Carol Marin knows when it’s time to leave (unlike plenty of politicians)

‘I’ve seen people stay too long at the dance . . .. I want to leave at a time when I still feel the work is solid and that I know that I still love what I do and where I do it.’

SHARE Carol Marin knows when it’s time to leave (unlike plenty of politicians)
Carol Marin has won acclaim and countless wards for scoops on corruption investigations.

Carol Marin has won acclaim and countless wards for scoops on corruption investigations.

NBC 5 Chicago

Knowing when to leave is one of the hardest things to figure out in life. Most people — and plenty of powerful politicians — never figure it out. Carol Marin is not one of them.

Marin, 71, announced this past week that the reporting and performing part of her award-winning journalism career is over. She is leaving the stage at Channel 5 and Channel 11 after the Nov. 3 election.

“I’ve seen people stay too long at the dance and sometimes get bitter or angry or something. I want to leave at a time when I still feel the work is solid and that I know that I still love what I do and where I do it,” Marin said.

During a wide-ranging interview with the Sun-Times, Marin reminisced about the 48-year journey that started as an English teacher and debate coach at Dundee High School and ended as an anchor and reporter in her hometown of Chicago.

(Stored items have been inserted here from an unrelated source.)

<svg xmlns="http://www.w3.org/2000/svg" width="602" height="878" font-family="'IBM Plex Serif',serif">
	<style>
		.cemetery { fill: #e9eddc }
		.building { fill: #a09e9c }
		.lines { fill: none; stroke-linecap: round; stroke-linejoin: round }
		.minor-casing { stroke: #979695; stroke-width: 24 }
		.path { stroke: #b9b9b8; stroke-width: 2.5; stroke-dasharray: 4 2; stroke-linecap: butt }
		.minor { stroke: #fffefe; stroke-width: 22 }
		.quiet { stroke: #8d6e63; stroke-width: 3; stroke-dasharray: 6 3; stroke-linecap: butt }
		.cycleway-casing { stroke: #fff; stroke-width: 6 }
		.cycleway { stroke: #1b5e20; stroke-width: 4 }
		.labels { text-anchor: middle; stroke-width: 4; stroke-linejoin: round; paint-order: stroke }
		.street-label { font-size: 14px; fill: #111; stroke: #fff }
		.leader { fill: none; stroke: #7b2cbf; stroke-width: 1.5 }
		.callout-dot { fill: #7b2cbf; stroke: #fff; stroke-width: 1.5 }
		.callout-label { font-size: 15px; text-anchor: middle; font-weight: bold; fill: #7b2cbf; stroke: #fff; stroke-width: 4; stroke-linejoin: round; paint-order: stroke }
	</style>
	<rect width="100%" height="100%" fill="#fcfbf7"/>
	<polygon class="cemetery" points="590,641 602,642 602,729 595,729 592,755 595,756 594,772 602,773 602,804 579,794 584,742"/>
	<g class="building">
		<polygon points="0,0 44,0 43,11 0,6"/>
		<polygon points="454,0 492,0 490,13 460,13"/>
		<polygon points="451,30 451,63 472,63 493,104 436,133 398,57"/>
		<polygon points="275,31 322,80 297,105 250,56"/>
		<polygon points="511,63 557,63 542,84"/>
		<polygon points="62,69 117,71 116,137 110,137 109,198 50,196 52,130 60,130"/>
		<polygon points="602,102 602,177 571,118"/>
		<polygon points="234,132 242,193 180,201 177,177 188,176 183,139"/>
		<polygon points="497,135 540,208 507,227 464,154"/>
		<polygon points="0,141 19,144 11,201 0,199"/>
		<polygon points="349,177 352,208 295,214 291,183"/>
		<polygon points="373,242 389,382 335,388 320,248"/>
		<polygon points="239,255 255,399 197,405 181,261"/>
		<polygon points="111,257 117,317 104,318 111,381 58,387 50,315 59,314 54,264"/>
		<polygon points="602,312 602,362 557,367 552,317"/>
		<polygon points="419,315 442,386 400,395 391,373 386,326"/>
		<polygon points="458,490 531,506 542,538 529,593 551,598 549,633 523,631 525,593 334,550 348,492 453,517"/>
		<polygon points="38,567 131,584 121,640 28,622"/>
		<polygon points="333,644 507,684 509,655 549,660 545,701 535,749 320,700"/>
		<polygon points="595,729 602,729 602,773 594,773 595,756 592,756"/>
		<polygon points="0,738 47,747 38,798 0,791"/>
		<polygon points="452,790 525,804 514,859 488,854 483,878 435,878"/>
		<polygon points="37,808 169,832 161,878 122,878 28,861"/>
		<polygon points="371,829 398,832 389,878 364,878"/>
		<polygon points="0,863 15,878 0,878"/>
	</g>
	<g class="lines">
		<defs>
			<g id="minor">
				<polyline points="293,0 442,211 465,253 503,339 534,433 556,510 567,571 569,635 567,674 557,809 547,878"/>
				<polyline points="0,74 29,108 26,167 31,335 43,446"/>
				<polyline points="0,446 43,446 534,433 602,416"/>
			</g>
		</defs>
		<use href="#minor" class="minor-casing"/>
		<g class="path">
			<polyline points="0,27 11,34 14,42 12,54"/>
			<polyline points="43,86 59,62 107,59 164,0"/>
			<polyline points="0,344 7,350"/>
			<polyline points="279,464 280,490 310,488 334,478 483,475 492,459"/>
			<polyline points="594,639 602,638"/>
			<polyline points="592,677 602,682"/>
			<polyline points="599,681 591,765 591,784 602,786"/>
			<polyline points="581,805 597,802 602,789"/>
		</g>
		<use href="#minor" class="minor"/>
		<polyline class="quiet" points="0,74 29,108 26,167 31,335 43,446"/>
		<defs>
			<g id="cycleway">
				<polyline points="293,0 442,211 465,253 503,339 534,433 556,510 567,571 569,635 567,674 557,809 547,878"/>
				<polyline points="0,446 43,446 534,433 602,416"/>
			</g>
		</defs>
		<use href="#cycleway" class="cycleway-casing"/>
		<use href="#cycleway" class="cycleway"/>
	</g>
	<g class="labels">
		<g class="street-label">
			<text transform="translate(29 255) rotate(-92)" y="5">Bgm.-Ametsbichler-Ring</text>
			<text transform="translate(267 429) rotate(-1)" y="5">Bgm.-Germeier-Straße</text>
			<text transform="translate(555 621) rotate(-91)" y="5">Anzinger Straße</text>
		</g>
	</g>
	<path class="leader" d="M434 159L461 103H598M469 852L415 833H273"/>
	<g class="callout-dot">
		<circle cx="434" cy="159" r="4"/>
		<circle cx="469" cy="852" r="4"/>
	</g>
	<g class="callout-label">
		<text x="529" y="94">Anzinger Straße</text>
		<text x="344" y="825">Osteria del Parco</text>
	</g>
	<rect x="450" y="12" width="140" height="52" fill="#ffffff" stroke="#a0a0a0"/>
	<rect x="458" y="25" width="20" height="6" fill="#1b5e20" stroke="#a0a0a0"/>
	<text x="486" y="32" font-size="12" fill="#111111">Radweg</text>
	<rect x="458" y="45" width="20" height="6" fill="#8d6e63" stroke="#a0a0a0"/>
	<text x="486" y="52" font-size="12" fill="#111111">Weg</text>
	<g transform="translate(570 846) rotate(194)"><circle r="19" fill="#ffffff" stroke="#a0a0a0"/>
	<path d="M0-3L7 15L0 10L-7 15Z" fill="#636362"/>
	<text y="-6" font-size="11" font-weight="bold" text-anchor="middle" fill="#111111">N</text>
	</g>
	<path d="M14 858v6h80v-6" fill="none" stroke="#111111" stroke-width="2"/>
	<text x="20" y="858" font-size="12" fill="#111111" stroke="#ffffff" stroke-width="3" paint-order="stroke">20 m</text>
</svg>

Her first job was as a “female talk show host” in Knoxville, Tennessee, where she “failed” after being told she was “too newsy for them.” She was dispatched to the newsroom, where she “developed a prison beat” and started doing what she called other “kinds of stories that women didn’t do.”

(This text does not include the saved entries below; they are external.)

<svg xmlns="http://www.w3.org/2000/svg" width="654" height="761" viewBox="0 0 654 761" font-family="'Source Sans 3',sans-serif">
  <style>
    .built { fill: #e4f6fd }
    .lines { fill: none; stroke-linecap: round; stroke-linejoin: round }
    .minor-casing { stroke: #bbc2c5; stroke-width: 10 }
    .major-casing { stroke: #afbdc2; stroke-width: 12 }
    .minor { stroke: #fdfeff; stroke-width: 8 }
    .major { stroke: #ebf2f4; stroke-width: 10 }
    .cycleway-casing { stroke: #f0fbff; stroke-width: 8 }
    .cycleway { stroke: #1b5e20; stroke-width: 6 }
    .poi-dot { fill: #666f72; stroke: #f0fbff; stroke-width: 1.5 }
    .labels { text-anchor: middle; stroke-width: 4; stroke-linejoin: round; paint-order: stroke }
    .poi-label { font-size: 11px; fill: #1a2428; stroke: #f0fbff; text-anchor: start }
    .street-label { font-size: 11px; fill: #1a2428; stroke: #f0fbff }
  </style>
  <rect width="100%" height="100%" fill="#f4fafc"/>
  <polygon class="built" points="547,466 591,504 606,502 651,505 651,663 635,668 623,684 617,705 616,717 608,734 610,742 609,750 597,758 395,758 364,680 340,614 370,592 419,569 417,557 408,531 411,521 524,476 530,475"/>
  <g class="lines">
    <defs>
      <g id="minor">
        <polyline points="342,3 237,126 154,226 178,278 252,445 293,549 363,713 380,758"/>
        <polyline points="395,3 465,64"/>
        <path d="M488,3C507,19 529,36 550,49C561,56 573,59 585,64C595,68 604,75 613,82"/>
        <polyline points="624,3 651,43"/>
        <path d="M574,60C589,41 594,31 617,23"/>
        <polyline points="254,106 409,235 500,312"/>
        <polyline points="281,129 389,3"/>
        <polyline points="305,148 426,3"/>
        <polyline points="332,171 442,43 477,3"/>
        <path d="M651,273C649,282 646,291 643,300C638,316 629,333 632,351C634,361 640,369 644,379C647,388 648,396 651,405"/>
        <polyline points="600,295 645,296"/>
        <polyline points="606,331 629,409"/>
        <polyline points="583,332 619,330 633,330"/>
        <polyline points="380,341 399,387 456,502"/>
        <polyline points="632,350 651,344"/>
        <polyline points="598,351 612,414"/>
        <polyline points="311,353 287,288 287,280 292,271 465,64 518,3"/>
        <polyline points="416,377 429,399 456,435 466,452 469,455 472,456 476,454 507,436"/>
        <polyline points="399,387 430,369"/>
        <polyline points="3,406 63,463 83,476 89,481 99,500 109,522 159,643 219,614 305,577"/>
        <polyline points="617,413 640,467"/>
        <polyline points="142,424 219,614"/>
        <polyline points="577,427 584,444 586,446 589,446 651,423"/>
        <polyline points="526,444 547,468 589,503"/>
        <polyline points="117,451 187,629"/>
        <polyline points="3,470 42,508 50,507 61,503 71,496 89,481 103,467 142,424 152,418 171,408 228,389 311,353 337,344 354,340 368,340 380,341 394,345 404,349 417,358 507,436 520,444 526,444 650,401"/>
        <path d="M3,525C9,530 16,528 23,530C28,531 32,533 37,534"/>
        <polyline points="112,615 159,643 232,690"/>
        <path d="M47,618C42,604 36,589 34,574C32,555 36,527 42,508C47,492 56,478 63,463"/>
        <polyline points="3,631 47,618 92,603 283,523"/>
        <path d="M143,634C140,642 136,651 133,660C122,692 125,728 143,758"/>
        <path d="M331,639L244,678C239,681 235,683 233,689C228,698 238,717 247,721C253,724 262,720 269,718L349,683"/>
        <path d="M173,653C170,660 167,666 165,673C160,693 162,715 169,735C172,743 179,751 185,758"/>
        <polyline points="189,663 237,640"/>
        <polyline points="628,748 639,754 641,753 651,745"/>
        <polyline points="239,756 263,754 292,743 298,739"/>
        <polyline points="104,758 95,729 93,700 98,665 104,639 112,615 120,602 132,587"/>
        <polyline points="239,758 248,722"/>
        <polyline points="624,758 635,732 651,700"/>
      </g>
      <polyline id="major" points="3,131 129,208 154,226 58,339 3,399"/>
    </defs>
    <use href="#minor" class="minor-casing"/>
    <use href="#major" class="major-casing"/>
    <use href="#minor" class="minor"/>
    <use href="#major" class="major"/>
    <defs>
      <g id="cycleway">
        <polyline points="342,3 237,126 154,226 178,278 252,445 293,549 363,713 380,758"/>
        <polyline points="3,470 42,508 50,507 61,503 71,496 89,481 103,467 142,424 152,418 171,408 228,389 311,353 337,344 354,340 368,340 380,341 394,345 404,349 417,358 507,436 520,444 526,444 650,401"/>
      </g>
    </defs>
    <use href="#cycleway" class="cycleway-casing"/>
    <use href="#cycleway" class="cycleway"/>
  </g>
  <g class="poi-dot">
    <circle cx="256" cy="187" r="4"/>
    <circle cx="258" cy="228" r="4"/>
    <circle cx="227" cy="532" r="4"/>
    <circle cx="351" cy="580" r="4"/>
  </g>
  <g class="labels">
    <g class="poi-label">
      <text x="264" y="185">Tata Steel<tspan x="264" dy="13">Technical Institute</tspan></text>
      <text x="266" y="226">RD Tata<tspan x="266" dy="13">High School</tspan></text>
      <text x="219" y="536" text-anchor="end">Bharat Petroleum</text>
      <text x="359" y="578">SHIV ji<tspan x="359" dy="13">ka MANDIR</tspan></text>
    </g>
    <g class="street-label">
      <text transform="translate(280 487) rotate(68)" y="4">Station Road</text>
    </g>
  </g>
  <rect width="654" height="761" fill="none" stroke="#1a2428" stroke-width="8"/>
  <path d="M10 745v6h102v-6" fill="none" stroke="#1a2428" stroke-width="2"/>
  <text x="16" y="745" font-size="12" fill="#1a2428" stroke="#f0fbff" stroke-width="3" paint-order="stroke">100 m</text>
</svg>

That won her a promotion to the NBC affiliate in Nashville, a larger market. Back on the prison beat, she covered the conviction of then-Gov. Ray Blanton and punched her ticket to Chicago. In 1978, she was hired by WMAQ as an anchor and investigative reporter.

In those days, there was sexism without the freedom that came later with the #MeToo movement.

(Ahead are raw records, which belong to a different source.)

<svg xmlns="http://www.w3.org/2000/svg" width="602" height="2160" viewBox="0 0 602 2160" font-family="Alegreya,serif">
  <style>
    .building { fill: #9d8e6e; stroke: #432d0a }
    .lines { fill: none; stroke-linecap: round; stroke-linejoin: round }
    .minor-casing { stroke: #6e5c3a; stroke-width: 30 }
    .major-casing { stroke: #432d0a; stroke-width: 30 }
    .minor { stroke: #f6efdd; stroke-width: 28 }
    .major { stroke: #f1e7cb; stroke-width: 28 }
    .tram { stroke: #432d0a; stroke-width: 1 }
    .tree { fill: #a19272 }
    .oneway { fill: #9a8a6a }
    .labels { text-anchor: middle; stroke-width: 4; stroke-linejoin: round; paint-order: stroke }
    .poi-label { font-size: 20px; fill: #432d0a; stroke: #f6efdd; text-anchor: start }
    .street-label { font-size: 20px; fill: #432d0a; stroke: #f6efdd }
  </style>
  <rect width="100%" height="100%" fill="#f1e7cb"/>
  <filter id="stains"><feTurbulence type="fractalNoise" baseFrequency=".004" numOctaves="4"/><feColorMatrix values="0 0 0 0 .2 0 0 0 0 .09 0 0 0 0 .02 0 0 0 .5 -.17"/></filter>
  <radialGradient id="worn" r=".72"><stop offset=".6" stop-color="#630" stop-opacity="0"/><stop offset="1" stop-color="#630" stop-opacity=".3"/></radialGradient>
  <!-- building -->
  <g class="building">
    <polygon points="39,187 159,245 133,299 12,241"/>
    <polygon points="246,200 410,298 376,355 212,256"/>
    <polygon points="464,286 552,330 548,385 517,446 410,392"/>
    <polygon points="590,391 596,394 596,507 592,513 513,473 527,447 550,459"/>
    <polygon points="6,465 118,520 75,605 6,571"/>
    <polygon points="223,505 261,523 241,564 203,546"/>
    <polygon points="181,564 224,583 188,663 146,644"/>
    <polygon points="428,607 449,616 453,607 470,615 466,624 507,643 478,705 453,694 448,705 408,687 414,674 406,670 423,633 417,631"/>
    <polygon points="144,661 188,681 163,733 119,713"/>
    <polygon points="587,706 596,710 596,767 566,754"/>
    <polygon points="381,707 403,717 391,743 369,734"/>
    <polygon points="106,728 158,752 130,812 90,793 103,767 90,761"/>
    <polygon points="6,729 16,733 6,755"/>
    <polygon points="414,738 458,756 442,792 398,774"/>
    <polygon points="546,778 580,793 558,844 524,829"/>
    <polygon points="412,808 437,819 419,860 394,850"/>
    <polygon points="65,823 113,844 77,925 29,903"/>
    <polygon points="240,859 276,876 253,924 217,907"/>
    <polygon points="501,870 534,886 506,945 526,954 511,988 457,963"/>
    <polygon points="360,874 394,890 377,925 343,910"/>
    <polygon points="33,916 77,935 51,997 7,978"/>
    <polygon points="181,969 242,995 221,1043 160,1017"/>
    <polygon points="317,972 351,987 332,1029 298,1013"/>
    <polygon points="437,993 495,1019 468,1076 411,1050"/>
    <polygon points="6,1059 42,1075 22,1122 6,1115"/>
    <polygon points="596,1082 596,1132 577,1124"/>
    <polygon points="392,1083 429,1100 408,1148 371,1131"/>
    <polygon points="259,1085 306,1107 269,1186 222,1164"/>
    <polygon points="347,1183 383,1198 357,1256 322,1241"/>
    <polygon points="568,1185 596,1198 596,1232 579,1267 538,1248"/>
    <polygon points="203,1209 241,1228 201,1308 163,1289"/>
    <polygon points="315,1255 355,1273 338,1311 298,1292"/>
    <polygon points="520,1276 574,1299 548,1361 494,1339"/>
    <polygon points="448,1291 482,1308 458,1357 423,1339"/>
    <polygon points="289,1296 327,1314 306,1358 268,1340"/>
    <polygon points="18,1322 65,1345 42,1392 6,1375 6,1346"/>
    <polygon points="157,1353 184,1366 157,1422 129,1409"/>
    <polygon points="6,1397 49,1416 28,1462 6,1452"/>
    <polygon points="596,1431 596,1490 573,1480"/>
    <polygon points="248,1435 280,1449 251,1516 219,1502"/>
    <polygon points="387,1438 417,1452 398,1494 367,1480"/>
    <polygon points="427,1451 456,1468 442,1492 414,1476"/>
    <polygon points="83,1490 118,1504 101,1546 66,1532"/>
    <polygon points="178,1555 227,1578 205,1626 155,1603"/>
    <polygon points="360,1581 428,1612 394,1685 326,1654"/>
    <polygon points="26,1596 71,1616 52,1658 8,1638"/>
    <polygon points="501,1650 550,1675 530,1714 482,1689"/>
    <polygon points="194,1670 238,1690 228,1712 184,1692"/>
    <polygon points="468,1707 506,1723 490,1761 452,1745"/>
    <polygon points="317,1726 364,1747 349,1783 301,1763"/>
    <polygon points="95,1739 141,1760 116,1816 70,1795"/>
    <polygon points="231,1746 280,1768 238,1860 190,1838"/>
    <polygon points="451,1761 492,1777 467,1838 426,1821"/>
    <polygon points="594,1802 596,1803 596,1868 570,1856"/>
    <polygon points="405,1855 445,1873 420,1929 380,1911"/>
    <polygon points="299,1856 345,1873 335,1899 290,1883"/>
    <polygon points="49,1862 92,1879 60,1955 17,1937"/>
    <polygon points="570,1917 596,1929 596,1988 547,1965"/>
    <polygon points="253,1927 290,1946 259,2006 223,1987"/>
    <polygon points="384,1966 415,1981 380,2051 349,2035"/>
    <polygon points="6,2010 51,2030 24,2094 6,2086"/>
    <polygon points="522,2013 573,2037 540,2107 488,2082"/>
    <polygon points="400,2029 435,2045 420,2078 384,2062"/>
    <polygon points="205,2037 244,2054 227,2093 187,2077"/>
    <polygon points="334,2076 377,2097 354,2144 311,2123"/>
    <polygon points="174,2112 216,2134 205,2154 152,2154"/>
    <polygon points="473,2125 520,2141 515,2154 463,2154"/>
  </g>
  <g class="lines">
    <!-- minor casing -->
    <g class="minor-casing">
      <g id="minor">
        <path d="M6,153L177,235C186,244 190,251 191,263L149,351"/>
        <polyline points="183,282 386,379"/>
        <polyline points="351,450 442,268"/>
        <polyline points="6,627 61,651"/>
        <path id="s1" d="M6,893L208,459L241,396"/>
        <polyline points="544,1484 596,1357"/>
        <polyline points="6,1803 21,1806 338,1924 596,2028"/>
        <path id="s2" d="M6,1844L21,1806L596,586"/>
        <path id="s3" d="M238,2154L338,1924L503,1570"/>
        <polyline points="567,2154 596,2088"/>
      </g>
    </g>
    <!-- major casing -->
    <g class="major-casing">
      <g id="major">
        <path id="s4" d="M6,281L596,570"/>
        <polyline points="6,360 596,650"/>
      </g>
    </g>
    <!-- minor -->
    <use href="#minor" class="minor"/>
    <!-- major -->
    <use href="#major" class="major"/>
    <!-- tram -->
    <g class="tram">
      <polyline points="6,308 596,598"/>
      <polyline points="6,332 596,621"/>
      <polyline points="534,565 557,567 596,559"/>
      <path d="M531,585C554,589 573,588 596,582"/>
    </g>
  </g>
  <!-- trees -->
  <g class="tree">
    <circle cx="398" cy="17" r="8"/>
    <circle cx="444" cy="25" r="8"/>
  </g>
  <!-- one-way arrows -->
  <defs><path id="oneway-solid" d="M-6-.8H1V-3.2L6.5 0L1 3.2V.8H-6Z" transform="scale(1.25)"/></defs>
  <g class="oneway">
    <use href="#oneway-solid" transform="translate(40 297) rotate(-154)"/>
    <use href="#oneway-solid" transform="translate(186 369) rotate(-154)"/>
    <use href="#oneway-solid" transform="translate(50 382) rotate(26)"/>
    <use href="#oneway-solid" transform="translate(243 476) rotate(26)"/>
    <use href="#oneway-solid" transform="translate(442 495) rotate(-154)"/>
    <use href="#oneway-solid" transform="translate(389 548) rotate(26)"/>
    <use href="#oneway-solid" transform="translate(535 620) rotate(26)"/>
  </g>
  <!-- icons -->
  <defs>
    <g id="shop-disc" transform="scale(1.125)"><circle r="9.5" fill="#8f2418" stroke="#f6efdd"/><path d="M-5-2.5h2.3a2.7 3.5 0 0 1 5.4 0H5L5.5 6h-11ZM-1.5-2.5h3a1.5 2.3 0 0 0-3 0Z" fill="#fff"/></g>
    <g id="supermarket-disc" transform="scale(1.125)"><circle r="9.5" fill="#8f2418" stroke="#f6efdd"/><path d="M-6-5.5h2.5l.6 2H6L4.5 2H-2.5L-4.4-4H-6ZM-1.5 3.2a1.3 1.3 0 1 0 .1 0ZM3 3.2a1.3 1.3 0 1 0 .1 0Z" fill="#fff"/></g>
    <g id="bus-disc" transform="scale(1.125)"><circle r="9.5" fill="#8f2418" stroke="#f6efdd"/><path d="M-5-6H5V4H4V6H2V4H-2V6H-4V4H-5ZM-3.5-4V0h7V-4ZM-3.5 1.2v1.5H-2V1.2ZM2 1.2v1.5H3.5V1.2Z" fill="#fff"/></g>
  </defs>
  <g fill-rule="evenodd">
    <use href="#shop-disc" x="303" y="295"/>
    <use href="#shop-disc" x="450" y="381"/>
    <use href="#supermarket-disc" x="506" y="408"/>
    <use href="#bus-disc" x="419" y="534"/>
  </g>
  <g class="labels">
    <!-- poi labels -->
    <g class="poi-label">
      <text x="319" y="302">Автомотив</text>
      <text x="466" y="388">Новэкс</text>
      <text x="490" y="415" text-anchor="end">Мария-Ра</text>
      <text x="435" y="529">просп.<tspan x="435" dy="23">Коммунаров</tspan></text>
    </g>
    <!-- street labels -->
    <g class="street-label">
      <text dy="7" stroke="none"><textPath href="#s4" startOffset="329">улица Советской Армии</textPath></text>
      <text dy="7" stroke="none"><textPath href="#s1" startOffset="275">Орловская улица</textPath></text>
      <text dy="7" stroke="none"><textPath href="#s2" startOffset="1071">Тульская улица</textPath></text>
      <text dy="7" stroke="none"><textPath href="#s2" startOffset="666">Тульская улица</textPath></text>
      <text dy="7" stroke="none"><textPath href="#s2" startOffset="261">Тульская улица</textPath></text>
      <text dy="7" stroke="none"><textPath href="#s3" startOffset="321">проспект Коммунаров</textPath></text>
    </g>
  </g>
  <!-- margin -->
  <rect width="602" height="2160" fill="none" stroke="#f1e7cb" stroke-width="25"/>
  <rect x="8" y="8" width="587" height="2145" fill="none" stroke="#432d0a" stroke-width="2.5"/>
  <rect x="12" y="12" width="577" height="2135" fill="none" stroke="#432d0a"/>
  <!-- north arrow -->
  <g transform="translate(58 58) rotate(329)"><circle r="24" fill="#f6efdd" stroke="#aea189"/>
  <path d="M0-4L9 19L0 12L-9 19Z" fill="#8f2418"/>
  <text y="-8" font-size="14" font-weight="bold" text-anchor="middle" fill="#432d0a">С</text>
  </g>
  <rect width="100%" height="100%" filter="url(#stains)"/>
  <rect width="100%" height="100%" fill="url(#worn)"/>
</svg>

On a trip to Washington to cover a presidential inauguration, a news executive told her she looked tired and said, “I’m gonna come down to your room and give you a massage.” She hustled to join a colleague before the lecherous news chief arrived.

A second network honcho told her she was “too hard-news for a woman.” Another station chief told her she was “too big-J journalism for a woman.”

“One of the great things that #MeToo has provided … is the help to say out loud and proud, ‘Absolutely not’ and report ’em,” she said. “Emboldening women and especially younger women to not stand for it.”

In Chicago journalism lore, Marin will forever be remembered for joining Ron Magers in 1997 in resigning as WMAQ-TV’s 10 p.m. co-anchors to protest the hiring of talk show host Jerry Springer as a commentator on the late newscast.

What viewers didn’t know is that was the final straw. The station’s new management team already had done a ton of others things Marin and Magers had rebelled against, earning Marin several paid suspensions.

“Like having the sales department insinuate itself into the newsroom so, if there was a commercial advertiser selling smoke detectors, we would be urged to do a smoke detector story, and then the tagline would be, ‘You can pick up your First Alert smoke detector at Walgreens or Jewel-Osco,’ ” she said. “I refused to read what they wrote.”

Yet another indelible Marin memory is her near-death experience in New York City as she rushed toward the World Trade Center after the terrorist attack of Sept. 11, 2001. The ground began to shake and rumble as the second tower crumbled. She tripped and fell as she turned to run, and a firefighter grabbed her by the waist, implored her to take off her high heels, then threw himself against her to shield her. She could feel his heart pound.

The man, whose identity Marin still does not know, then handed her off to a police officer, Brendan Duke, who led her through the thick, black smoke and darkness to safety.

On the 19th anniversary of the terrorist attacks, Marin and Duke had an emotional, on-air reunion. She learned that her on-camera interview with Dan Rather that day allowed Duke’s family in Ireland to learn he had survived the worst terrorist attack ever on U.S. soil.

Marin has won acclaim and countless awards for scoops on corruption investigations. But she won’t be around to report on the final chapter of what she called the “monstrous investigation” swirling around House Speaker Michael Madigan, D-Chicago, and Ald. Edward Burke (14th).

But she thinks she knows why neither Madigan nor Burke learned what she already knows: when it’s the right time to leave.

“It isn’t ultimately about the money when it comes to politicians who haven’t left the stage. It’s about power,” she said. “At the bottom of all of it, it’s always about power. It’s the adrenaline. It’s the sense of being in charge.

“Ed Vrdolyak — one of the slickest, richest politicians around — is scheduled to go back to prison at 82 or 83…It’s unbelievable. Because they could have left so much sooner with plenty of cash on hand and not ended up facing the grand juries and the U.S. attorney’s wrath. But they stayed too long.”